Keterbatasan dan Kritik
Meskipun metodologinya menyeluruh, penelitian ini mengakui beberapa keterbatasan. Data tersebut tidak memperhitungkan 10.000 warga Gaza yang diyakini terkubur di bawah reruntuhan, dan jumlah korban tewas mungkin masih diremehkan karena penyebab kematian tidak langsung seperti kurangnya layanan kesehatan, makanan, air, sanitasi, atau penyebaran penyakit.
Faktor-faktor ini menjadi semakin bermasalah di Gaza sejak Oktober 2023.
Dalam surat yang tidak ditinjau sejawat yang diterbitkan di The Lancet pada bulan Juli, sekelompok peneliti lain menyatakan genosida Gaza pada akhirnya dapat mengakibatkan 186.000 kematian jika memperhitungkan penyebab tidak langsung.
Namun, penelitian baru tersebut membantah proyeksi ini, dengan menyatakan hal itu mungkin "tidak tepat karena perbedaan yang jelas dalam beban penyakit sebelum perang" di Gaza dibandingkan dengan zona genosida lainnya seperti Burundi.
Gambaran yang Lebih Besar
Jamaluddine menekankan meskipun mungkin ada kritik terhadap penelitian tersebut dari berbagai pihak, penting untuk mengakui kematian yang sangat besar yang disebabkan oleh genosida.

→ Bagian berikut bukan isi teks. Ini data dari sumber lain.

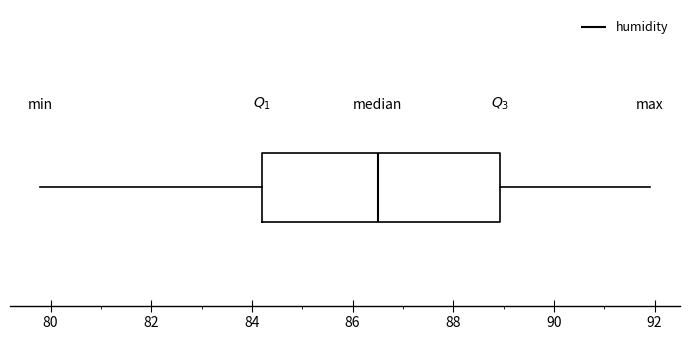

Where does the median line of the box sit on the x-axis? The values are not printed on the chart, so give them approximately, as read against the axis.

86.6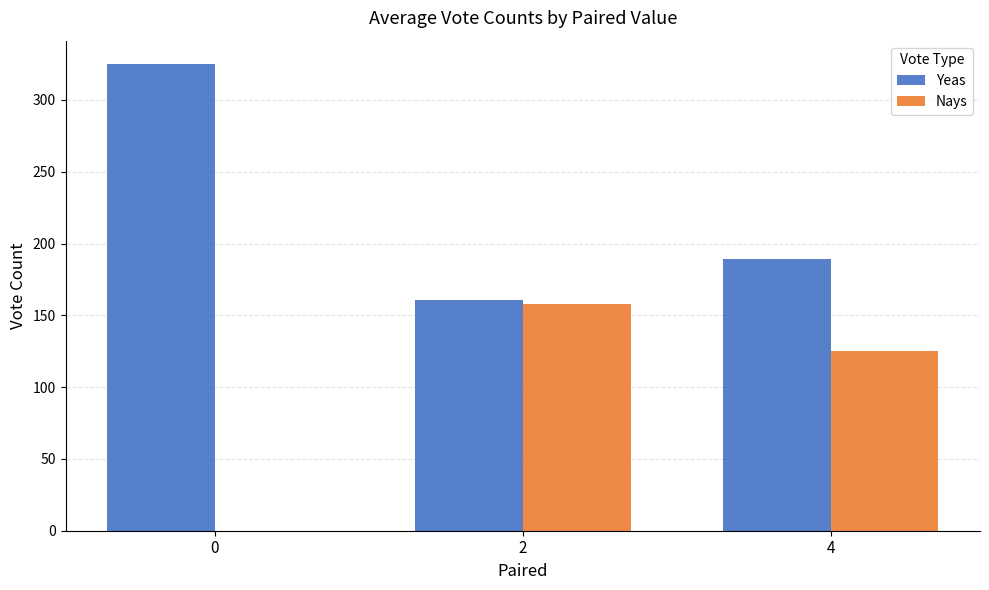

Does the chart contain stacked bars?

No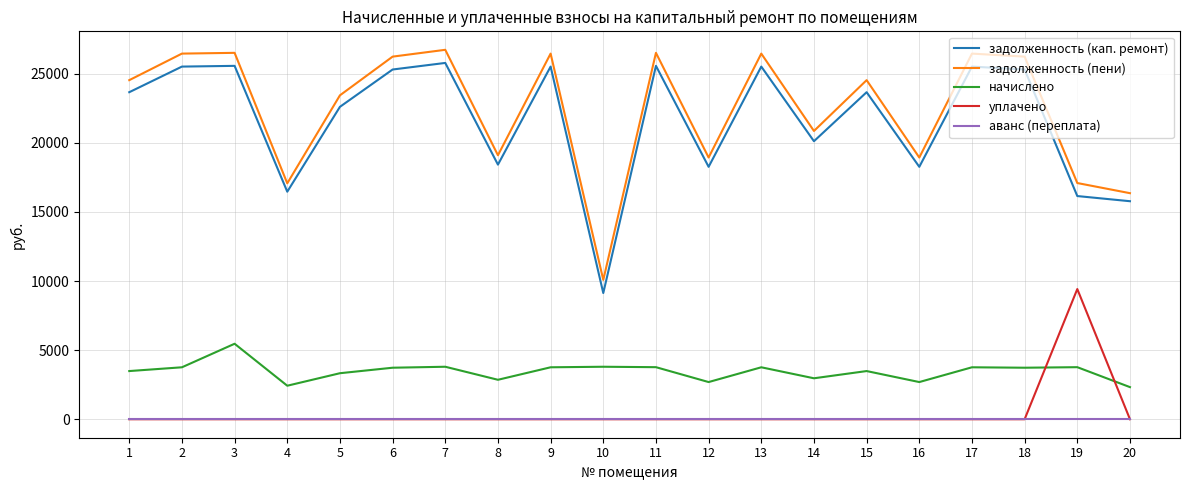

The value of аванс (переплата) at 6 is 0.0. True or false?

True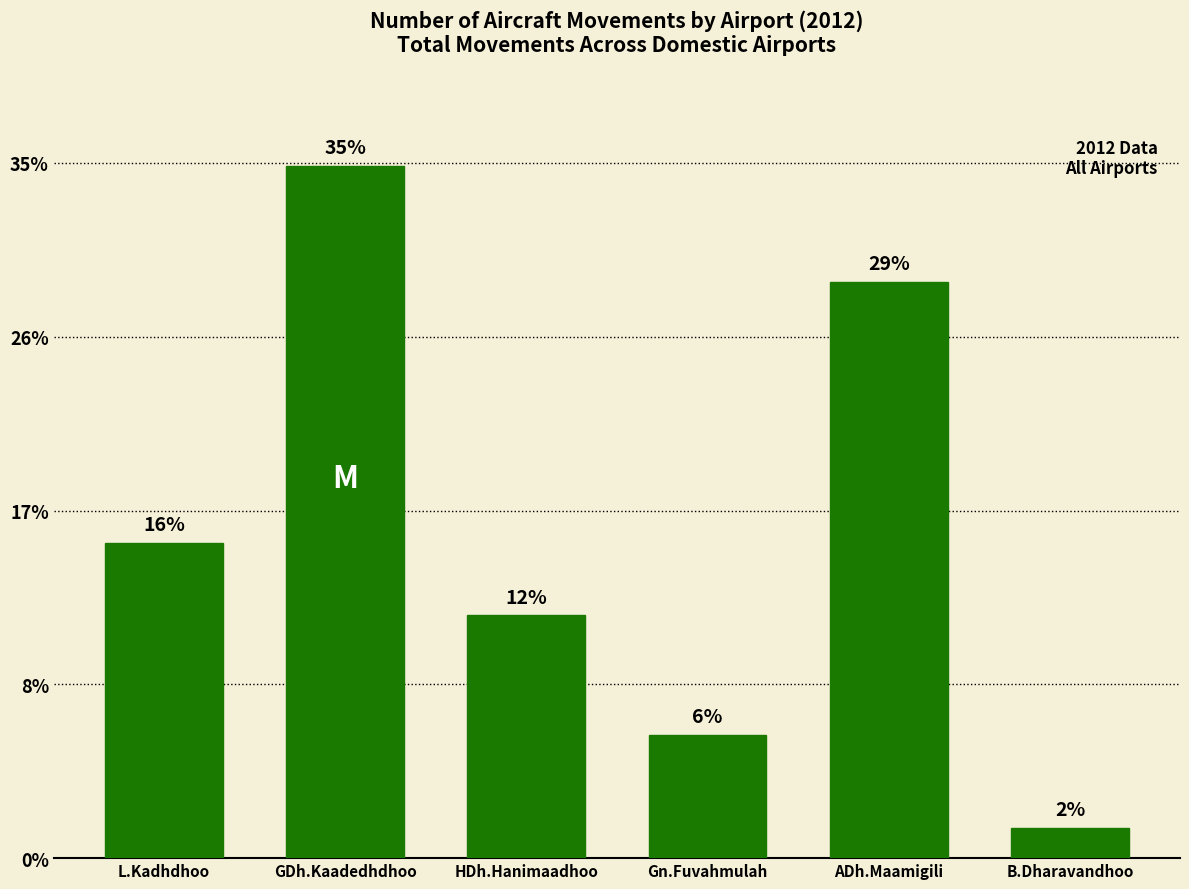

Rank the categories by value from highest to lowest.

GDh.Kaadedhdhoo, ADh.Maamigili, L.Kadhdhoo, HDh.Hanimaadhoo, Gn.Fuvahmulah, B.Dharavandhoo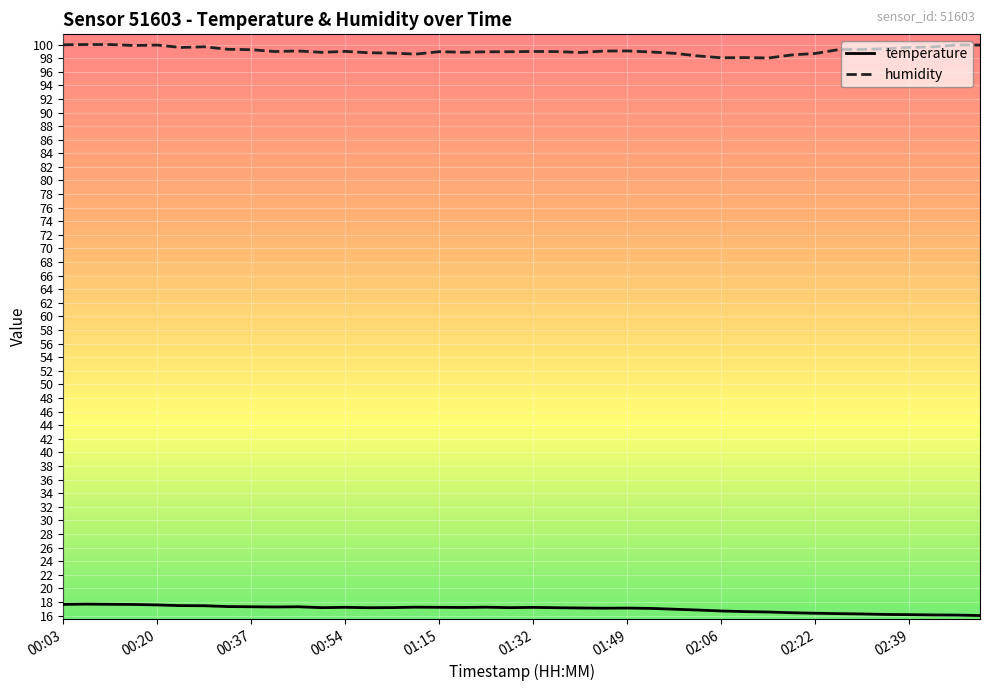

What is the difference between the second highest and minimum values in the humidity series?

2.0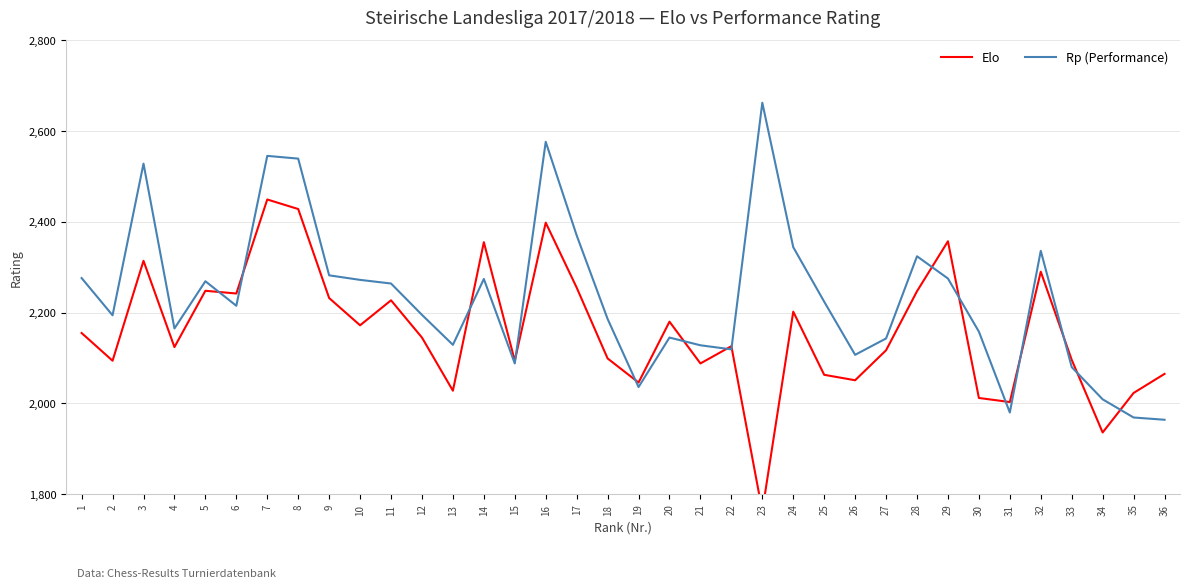

How many lines are shown in the chart?

2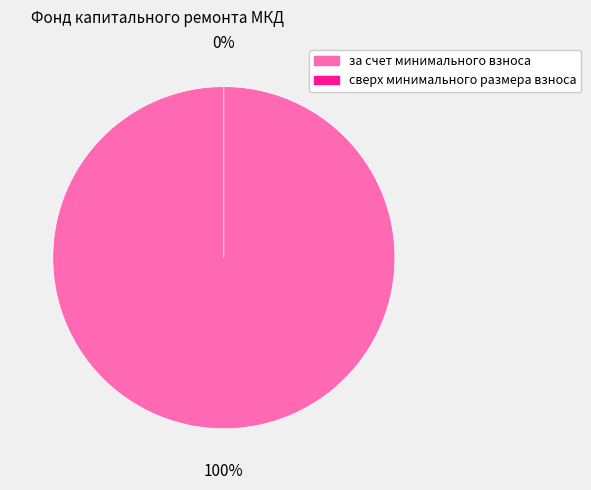

Is it true that за счет минимального взноса is 94% of the pie?

False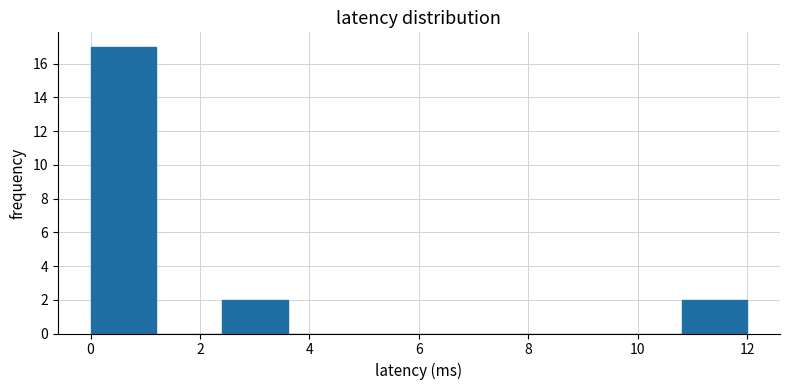

Reading left to right, transcribe this chart: for each bar, give the range it covers on the x-axis and its height. The values are not printed on the chart, so give them approximately, as read against the axis.

0.0 to 1.2: 17
1.2 to 2.4: 0
2.4 to 3.6: 2
3.6 to 4.8: 0
4.8 to 6.0: 0
6.0 to 7.2: 0
7.2 to 8.4: 0
8.4 to 9.6: 0
9.6 to 10.8: 0
10.8 to 12.0: 2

"Kita sudah tahu bahwa angka kematian sangat tinggi," tegas dia, menentang "obsesi" untuk memperdebatkan angka kematian.
Selama genosida, Israel telah berulang kali mempertanyakan kredibilitas angka Kementerian Kesehatan Gaza. Namun, Perserikatan Bangsa-Bangsa secara konsisten menjunjung tinggi keandalan data kementerian tersebut.
Meskipun ketidakpastian masih ada dan jumlah korban tewas dapat terus meningkat seiring dengan semakin banyaknya informasi yang tersedia, studi baru ini memberikan gambaran yang lebih jelas tentang dampak buruk genosida terhadap penduduk Gaza.